[Records contained in a dataset]
____________________

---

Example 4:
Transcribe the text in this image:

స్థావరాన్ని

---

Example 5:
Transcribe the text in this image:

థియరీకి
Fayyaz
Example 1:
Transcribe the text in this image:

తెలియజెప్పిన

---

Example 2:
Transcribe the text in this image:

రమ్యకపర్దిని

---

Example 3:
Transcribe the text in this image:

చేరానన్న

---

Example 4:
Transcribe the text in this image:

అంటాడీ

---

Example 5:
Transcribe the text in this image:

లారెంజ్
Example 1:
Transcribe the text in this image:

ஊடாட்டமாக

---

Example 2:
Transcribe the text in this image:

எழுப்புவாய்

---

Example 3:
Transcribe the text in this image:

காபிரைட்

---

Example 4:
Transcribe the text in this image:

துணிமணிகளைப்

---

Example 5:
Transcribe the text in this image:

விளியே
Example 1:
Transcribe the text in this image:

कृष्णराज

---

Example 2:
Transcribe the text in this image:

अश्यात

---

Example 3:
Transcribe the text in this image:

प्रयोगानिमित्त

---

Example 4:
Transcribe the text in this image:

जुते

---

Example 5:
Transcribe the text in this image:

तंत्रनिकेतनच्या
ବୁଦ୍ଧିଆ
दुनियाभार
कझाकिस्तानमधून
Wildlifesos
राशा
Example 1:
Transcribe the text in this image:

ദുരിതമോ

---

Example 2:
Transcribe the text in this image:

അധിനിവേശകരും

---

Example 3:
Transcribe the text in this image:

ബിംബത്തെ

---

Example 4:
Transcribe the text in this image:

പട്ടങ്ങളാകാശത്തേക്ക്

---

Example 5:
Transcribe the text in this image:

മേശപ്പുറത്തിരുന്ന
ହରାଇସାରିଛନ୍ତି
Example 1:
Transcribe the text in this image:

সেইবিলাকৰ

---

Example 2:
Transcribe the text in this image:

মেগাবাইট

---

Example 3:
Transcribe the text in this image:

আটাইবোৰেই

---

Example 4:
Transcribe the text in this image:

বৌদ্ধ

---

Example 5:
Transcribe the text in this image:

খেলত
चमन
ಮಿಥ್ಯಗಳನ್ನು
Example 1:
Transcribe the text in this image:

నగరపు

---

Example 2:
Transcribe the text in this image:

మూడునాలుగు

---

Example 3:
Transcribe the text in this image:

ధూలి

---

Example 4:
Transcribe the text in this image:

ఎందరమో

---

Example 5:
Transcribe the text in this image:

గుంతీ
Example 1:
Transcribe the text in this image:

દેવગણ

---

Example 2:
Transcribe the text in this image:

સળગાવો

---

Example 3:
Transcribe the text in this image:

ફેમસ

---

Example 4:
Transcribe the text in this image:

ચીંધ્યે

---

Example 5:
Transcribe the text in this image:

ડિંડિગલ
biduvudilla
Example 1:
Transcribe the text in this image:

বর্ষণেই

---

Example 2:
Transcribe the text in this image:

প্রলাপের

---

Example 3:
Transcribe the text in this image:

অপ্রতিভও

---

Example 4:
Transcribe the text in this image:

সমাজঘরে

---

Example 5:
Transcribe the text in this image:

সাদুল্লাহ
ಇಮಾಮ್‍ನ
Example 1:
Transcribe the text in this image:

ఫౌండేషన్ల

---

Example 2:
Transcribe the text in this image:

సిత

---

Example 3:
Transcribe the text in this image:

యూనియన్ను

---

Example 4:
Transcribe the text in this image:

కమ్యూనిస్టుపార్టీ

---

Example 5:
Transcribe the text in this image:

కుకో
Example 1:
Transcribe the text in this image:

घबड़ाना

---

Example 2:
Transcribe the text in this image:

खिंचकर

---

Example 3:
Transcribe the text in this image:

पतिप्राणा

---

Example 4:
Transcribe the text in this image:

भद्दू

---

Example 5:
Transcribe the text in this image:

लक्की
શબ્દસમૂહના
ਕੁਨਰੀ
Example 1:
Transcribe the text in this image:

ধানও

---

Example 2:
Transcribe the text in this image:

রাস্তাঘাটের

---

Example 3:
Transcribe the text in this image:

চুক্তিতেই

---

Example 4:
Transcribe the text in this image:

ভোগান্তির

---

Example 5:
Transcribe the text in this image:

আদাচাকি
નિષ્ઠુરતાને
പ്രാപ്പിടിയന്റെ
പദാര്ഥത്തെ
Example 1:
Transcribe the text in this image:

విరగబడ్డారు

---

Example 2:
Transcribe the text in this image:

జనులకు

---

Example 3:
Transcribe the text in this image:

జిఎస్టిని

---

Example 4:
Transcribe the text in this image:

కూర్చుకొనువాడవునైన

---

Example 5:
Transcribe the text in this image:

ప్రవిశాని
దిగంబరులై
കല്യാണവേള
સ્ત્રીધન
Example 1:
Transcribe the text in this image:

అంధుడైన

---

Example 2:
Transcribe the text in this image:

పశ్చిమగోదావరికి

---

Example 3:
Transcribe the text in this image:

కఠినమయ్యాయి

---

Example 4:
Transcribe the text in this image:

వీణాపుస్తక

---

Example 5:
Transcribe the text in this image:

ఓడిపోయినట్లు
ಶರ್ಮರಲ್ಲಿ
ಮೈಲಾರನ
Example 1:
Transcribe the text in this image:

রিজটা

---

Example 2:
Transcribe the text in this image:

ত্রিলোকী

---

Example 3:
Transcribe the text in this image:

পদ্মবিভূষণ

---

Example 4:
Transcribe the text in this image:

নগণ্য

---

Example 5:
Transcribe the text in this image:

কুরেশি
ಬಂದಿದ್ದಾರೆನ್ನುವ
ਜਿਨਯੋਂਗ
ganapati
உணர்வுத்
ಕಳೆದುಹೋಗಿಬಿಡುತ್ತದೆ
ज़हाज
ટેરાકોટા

____________________

## EXERCISE GOAL
Replace "Transcribe" with "Write out" everywhere in the items, from the start of the items to the line with "ಮಿಥ್ಯಗಳನ್ನು", and give those lines again with nothing else changed.

## RESPONSE
---

Example 4:
Write out the text in this image:

స్థావరాన్ని

---

Example 5:
Write out the text in this image:

థియరీకి
Fayyaz
Example 1:
Write out the text in this image:

తెలియజెప్పిన

---

Example 2:
Write out the text in this image:

రమ్యకపర్దిని

---

Example 3:
Write out the text in this image:

చేరానన్న

---

Example 4:
Write out the text in this image:

అంటాడీ

---

Example 5:
Write out the text in this image:

లారెంజ్
Example 1:
Write out the text in this image:

ஊடாட்டமாக

---

Example 2:
Write out the text in this image:

எழுப்புவாய்

---

Example 3:
Write out the text in this image:

காபிரைட்

---

Example 4:
Write out the text in this image:

துணிமணிகளைப்

---

Example 5:
Write out the text in this image:

விளியே
Example 1:
Write out the text in this image:

कृष्णराज

---

Example 2:
Write out the text in this image:

अश्यात

---

Example 3:
Write out the text in this image:

प्रयोगानिमित्त

---

Example 4:
Write out the text in this image:

जुते

---

Example 5:
Write out the text in this image:

तंत्रनिकेतनच्या
ବୁଦ୍ଧିଆ
दुनियाभार
कझाकिस्तानमधून
Wildlifesos
राशा
Example 1:
Write out the text in this image:

ദുരിതമോ

---

Example 2:
Write out the text in this image:

അധിനിവേശകരും

---

Example 3:
Write out the text in this image:

ബിംബത്തെ

---

Example 4:
Write out the text in this image:

പട്ടങ്ങളാകാശത്തേക്ക്

---

Example 5:
Write out the text in this image:

മേശപ്പുറത്തിരുന്ന
ହରାଇସାରିଛନ୍ତି
Example 1:
Write out the text in this image:

সেইবিলাকৰ

---

Example 2:
Write out the text in this image:

মেগাবাইট

---

Example 3:
Write out the text in this image:

আটাইবোৰেই

---

Example 4:
Write out the text in this image:

বৌদ্ধ

---

Example 5:
Write out the text in this image:

খেলত
चमन
ಮಿಥ್ಯಗಳನ್ನು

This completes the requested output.